[[ Data for analysis open ]]

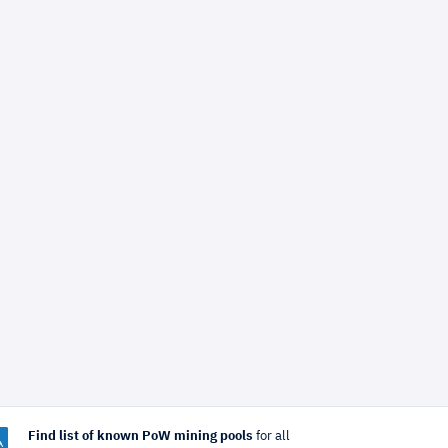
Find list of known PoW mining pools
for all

[[ Data for analysis closed ]]
[[ Data for analysis open ]]

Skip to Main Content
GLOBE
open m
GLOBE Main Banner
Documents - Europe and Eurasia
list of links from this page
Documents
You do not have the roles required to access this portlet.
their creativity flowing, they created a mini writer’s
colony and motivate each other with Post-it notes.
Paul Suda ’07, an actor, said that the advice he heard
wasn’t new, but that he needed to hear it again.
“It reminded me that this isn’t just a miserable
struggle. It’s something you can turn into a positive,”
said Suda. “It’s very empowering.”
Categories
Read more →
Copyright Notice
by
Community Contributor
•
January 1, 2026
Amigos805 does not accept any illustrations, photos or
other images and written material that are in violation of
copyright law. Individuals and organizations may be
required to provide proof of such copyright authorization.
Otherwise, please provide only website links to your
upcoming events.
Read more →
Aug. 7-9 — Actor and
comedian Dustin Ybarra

[[ Data for analysis closed ]]
[[ Data for analysis open ]]

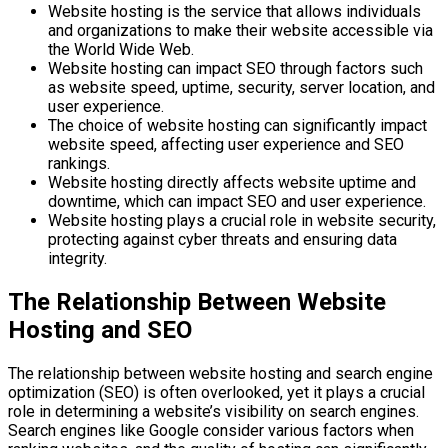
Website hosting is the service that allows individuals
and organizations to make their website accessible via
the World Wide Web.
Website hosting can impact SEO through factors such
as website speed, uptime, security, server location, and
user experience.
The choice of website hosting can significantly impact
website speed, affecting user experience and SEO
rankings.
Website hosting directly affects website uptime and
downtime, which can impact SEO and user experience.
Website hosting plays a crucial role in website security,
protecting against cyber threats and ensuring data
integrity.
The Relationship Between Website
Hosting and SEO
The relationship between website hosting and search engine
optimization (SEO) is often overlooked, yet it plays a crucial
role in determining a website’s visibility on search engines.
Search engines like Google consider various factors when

[[ Data for analysis closed ]]

◆ **To-do item**
Starting at the line that has "The choice of" in the records above, restate word for word every line until the one that has "downtime, which can", and include that one as well.

◆ **Response**
The choice of website hosting can significantly impact
website speed, affecting user experience and SEO
rankings.
Website hosting directly affects website uptime and
downtime, which can impact SEO and user experience.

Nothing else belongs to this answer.